Work item: What are the lines from the top of the entries below through the line containing "en Silicon Valley y Alemania."? Return them exactly, both ends included, without the pictures.
-- Data for analysis follows --
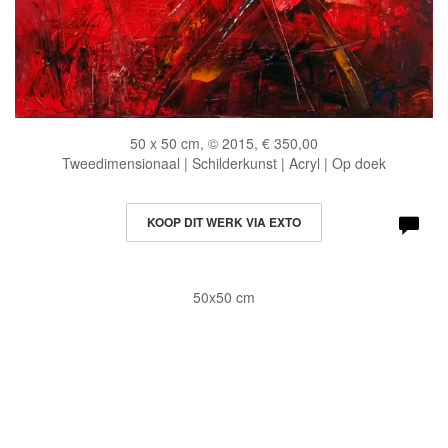
50 x 50 cm, © 2015, € 350,00
Tweedimensionaal | Schilderkunst | Acryl | Op doek
KOOP DIT WERK VIA EXTO
50x50 cm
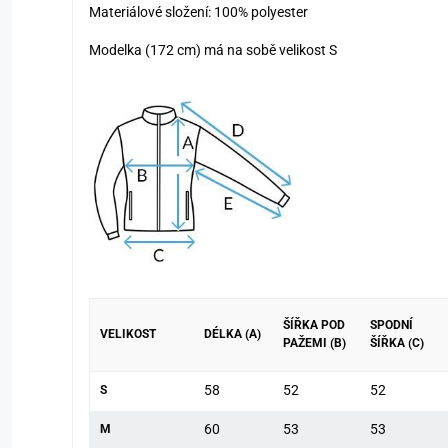
Materiálové složení: 100% polyester
Modelka (172 cm) má na sobě velikost S
ŠÍŘKA POD
SPODNÍ
VELIKOST
DÉLKA (A)
PAŽEMI (B)
ŠÍŘKA (C)
58
52
52
S
60
53
53
M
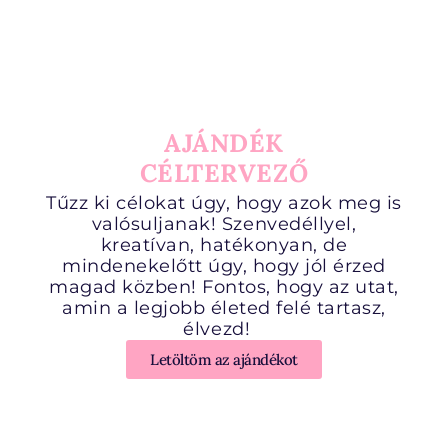
AJÁNDÉK
CÉLTERVEZŐ
Tűzz ki célokat úgy, hogy azok meg is
valósuljanak! Szenvedéllyel,
kreatívan, hatékonyan, de
mindenekelőtt úgy, hogy jól érzed
magad közben! Fontos, hogy az utat,
amin a legjobb életed felé tartasz,
élvezd!
Letöltöm az ajándékot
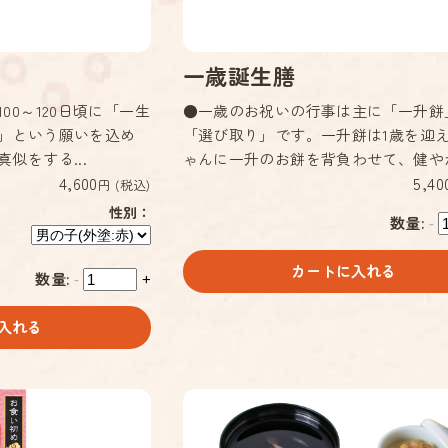
一歳誕生膳
00～120日頃に「一生
●一歳のお祝いの行事は主に「一升餅
」という願いを込め
「選び取り」です。一升餅は1歳を迎
似をする...
ゃんに一升のお餅を背負わせて、健やかな
4,600
5,40
円 (税込)
性別：
数量:
-
カートに入れる
数量:
-
+
入れる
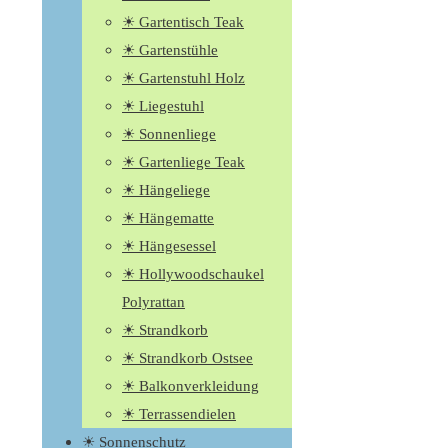
☀ Gartentisch Teak
☀ Gartenstühle
☀ Gartenstuhl Holz
☀ Liegestuhl
☀ Sonnenliege
☀ Gartenliege Teak
☀ Hängeliege
☀ Hängematte
☀ Hängesessel
☀ Hollywoodschaukel
Polyrattan
☀ Strandkorb
☀ Strandkorb Ostsee
☀ Balkonverkleidung
☀ Terrassendielen
☀ Sonnenschutz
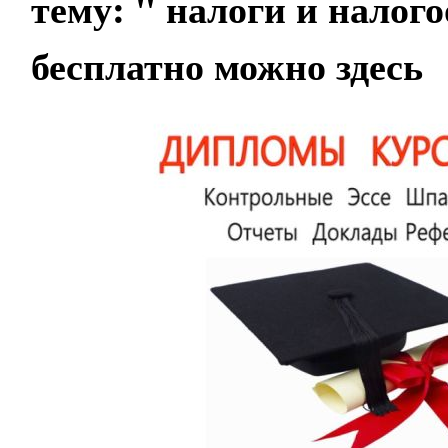
тему:
" налоги и налог
бесплатно можно здесь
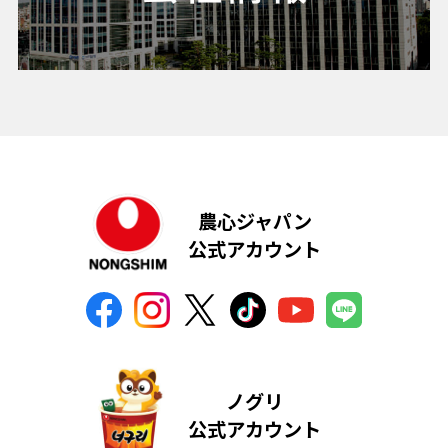
農心ジャパン
公式アカウント
ノグリ
公式アカウント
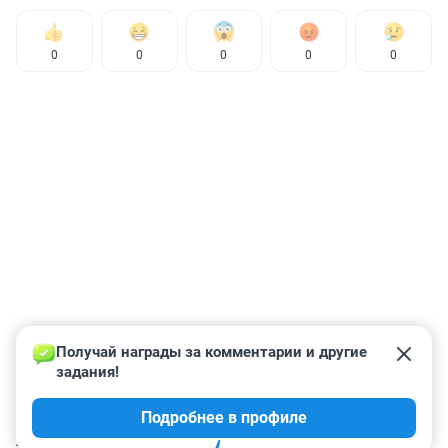
0
0
0
0
0
Получай награды за комментарии и другие 
задания!
Подробнее в профиле
КОММЕНТАРИИ
19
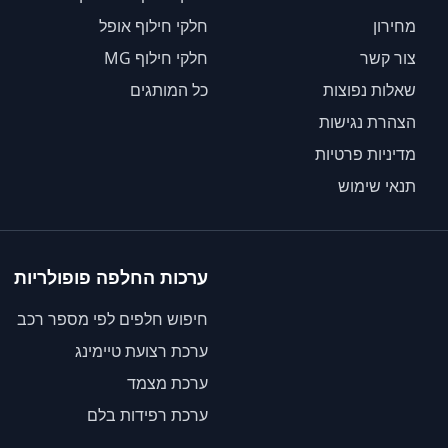
מחירון
חלקי חילוף אופל
צור קשר
חלקי חילוף MG
שאלות נפוצות
כל המותגים
הצהרת נגישות
מדיניות פרטיות
תנאי שימוש
ערכות החלפה פופולריות
חיפוש חלפים לפי מספר רכב
ערכת רצועת טיימינג
ערכת מצמד
ערכת רפידות בלם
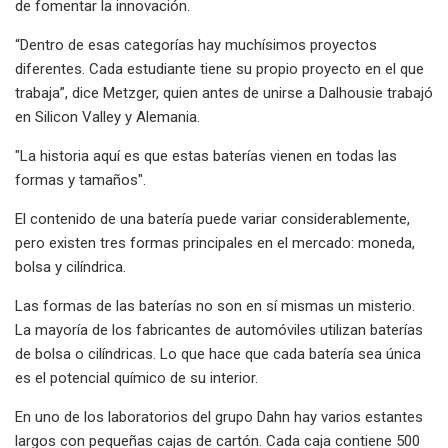
de fomentar la innovación.
“Dentro de esas categorías hay muchísimos proyectos
diferentes. Cada estudiante tiene su propio proyecto en el que
trabaja”, dice Metzger, quien antes de unirse a Dalhousie trabajó
en Silicon Valley y Alemania.
"La historia aquí es que estas baterías vienen en todas las
formas y tamaños".
El contenido de una batería puede variar considerablemente,
pero existen tres formas principales en el mercado: moneda,
bolsa y cilíndrica.
Las formas de las baterías no son en sí mismas un misterio.
La mayoría de los fabricantes de automóviles utilizan baterías
de bolsa o cilíndricas. Lo que hace que cada batería sea única
es el potencial químico de su interior.
En uno de los laboratorios del grupo Dahn hay varios estantes
largos con pequeñas cajas de cartón. Cada caja contiene 500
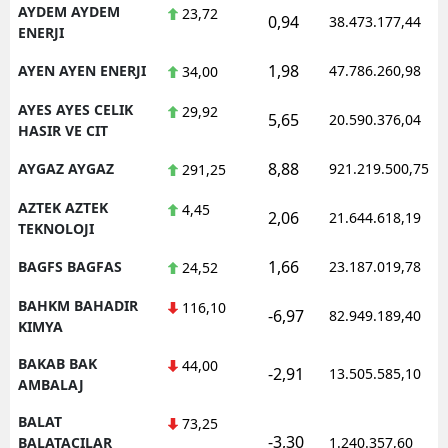
AYDEM AYDEM
23,72
0,94
38.473.177,44
ENERJI
1,98
AYEN AYEN ENERJI
47.786.260,98
34,00
AYES AYES CELIK
29,92
5,65
20.590.376,04
HASIR VE CIT
8,88
AYGAZ AYGAZ
921.219.500,75
291,25
AZTEK AZTEK
4,45
2,06
21.644.618,19
TEKNOLOJI
1,66
BAGFS BAGFAS
23.187.019,78
24,52
BAHKM BAHADIR
116,10
-6,97
82.949.189,40
KIMYA
BAKAB BAK
44,00
-2,91
13.505.585,10
AMBALAJ
BALAT
73,25
-3,30
BALATACILAR
1.240.357,60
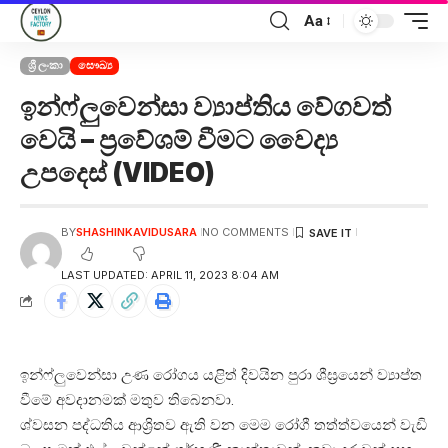
Aa
ශ්‍රී ලංකා
සෞඛ්‍ය
ඉන්ෆ්ලුවෙන්සා ව්‍යාප්තිය වේගවත්
වෙයි – ප්‍රවේශම් වීමට වෛද්‍ය
උපදෙස් (VIDEO)
BY
SHASHINKAVIDUSARA
NO COMMENTS
LAST UPDATED: APRIL 11, 2023 8:04 AM
ඉන්ෆ්ලුවෙන්සා උණ රෝගය යළිත් දිවයින පුරා ශීඝ්‍රයෙන් ව්‍යාප්ත
වීමේ අවදානමක් මතුව තිබෙනවා.
ශ්වසන පද්ධතිය ආශ්‍රිතව ඇති වන මෙම රෝගී තත්ත්වයෙන් වැඩි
-- Data for analysis concluded --
Response:
50 x 50 cm, © 2015, € 350,00
Tweedimensionaal | Schilderkunst | Acryl | Op doek
KOOP DIT WERK VIA EXTO
50x50 cm
Materiálové složení: 100% polyester
Modelka (172 cm) má na sobě velikost S
ŠÍŘKA POD
SPODNÍ
VELIKOST
DÉLKA (A)
PAŽEMI (B)
ŠÍŘKA (C)
58
52
52
S
60
53
53
M
AJÁNDÉK
CÉLTERVEZŐ
Tűzz ki célokat úgy, hogy azok meg is
valósuljanak! Szenvedéllyel,
kreatívan, hatékonyan, de
mindenekelőtt úgy, hogy jól érzed
magad közben! Fontos, hogy az utat,
amin a legjobb életed felé tartasz,
élvezd!
Letöltöm az ajándékot
一歳誕生膳
00～120日頃に「一生
●一歳のお祝いの行事は主に「一升餅
」という願いを込め
「選び取り」です。一升餅は1歳を迎
似をする...
ゃんに一升のお餅を背負わせて、健やかな
4,600
5,40
円 (税込)
性別：
数量:
-
カートに入れる
数量:
-
+
入れる
☀ Gartentisch Teak
☀ Gartenstühle
☀ Gartenstuhl Holz
☀ Liegestuhl
☀ Sonnenliege
☀ Gartenliege Teak
☀ Hängeliege
☀ Hängematte
☀ Hängesessel
☀ Hollywoodschaukel
Polyrattan
☀ Strandkorb
☀ Strandkorb Ostsee
☀ Balkonverkleidung
☀ Terrassendielen
☀ Sonnenschutz
тему:
" налоги и налог
бесплатно можно здесь
農心ジャパン
公式アカウント
ノグリ
公式アカウント
0
0
0
0
0
Получай награды за комментарии и другие 
задания!
Подробнее в профиле
КОММЕНТАРИИ
19
מחירון
חלקי חילוף אופל
צור קשר
חלקי חילוף MG
שאלות נפוצות
כל המותגים
הצהרת נגישות
מדיניות פרטיות
תנאי שימוש
ערכות החלפה פופולריות
חיפוש חלפים לפי מספר רכב
ערכת רצועת טיימינג
ערכת מצמד
ערכת רפידות בלם
de fomentar la innovación.
“Dentro de esas categorías hay muchísimos proyectos
diferentes. Cada estudiante tiene su propio proyecto en el que
trabaja”, dice Metzger, quien antes de unirse a Dalhousie trabajó
en Silicon Valley y Alemania.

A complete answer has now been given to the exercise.